The commissioned artists for 2017 are: Rigo 23, Sol Calero, Michael Craig-Martin, Antony Gormley, Carmody Groarke, Alex Hartley, Lubaina Himid, Ann Veronica Janssens, Emily Peasgood, Amalia Pica, Marc Schmitz and Dolgor Ser-Od, David Shrigley, Bob and Roberta Smith, Sinta Tantra, Nomeda and Gediminas Urbonas, HoyCheong Wong, Gary Woodley, Bill Woodrow, Richard Woods, and Jonathan Wright.

This group of artists has been invited to make new work in relation to specific sites in Folkestone. The resultant artworks create a dialogue with the town’s socioeconomic and cultural history, and through this microcosm necessarily reflect on universal concerns. double edge highlights problematics that have recently attracted considerable academic study: borders; thresholds; margins; the periphery; gateways and the liminal. Some of the works will remain permanently on site as a part of the Folkestone Artworks collection.
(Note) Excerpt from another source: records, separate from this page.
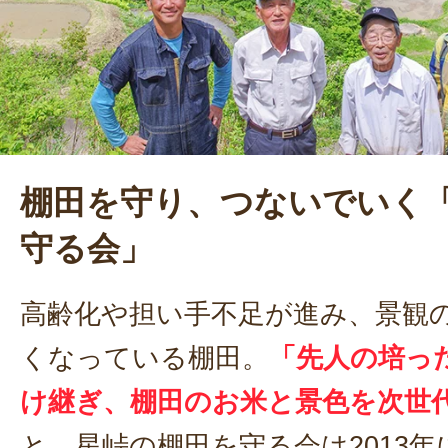
棚田を守り、つないでいく
守る会」
高齢化や担い手不足が進み、景観
くなっている棚田。
「先人の培っ
け継ぎ、棚田のお米と景色を次世
と、星峠の棚田を守る会は2013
Folkestone Triennial is the flagship project of the Creative Foundation, an independent visionary arts charity dedicated to enabling the regeneration of the seaside town of Folkestone, in Kent, through creative activity. Working with the people of Folkestone, partners and other stakeholders, the Foundation aims to transform the town, making it a better place to live, work, visit and study.
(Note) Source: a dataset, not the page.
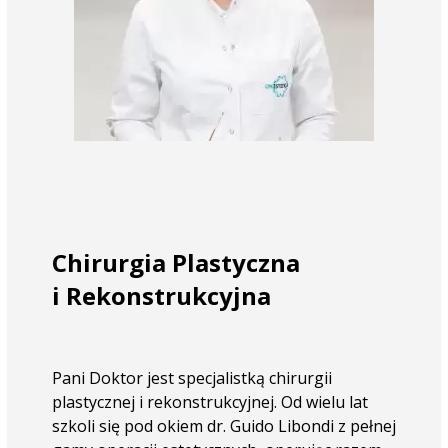
Chirurgia Plastyczna
i Rekonstrukcyjna
Pani Doktor jest specjalistką chirurgii
plastycznej i rekonstrukcyjnej. Od wielu lat
szkoli się pod okiem dr. Guido Libondi z pełnej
Artists exhibiting at the 2017 Folkestone Triennial
Artists exhibiting at the 2017 Folkestone Triennial

Since its inception in 2008 (Andrea Schlieker, curator), Folkestone Triennial has rapidly established itself as a significant event in the international calendar of recurring art exhibitions. It has done so by being one of a small number of contemporary art exhibitions that set out to have an effect beyond the art programme itself, changing the character of the place in which they occur. These exhibitions create a spirit of place through their collection of artworks, through changes to the physical environment and especially through changes in the thinking of the communities with which they work. In doing so, they transform a village, a town, a city, a community.

Each Folkestone Triennial invites artists to engage with the rich cultural history and built environment of the locality and to exhibit newly commissioned work in public spaces around the town. Around twenty major artworks are commissioned for each Triennial, with eight or ten remaining in place permanently.

This ambitious process is paralleled in only a handful of outstandingly creative exhibitions around the world, including Münster (Germany), Echigo-Tsumari (Japan), and Santa Fé (New Mexico). Folkestone Triennial acknowledges the inspirational example of Skulptur Projekte Münster (founded 1977) as a progenitor.

Some of the artworks commissioned for Folkestone Triennial become permanent additions to the townscape. Folkestone Artworks, the “gallery without walls”, currently contains 27 works by internationally acclaimed artists such as Tracey Emin, Mark Wallinger, Pablo Bronstein, Yoko Ono, Richard Wilson, Pae White, Christian Boltanski and Spencer Finch. All works are site-specific in public spaces in the town, so the collection can be enjoyed free of charge, all year round by Folkestone residents and visitors. A further number of artworks by similarly prominent artists will join the collection from Folkestone Triennial 2017.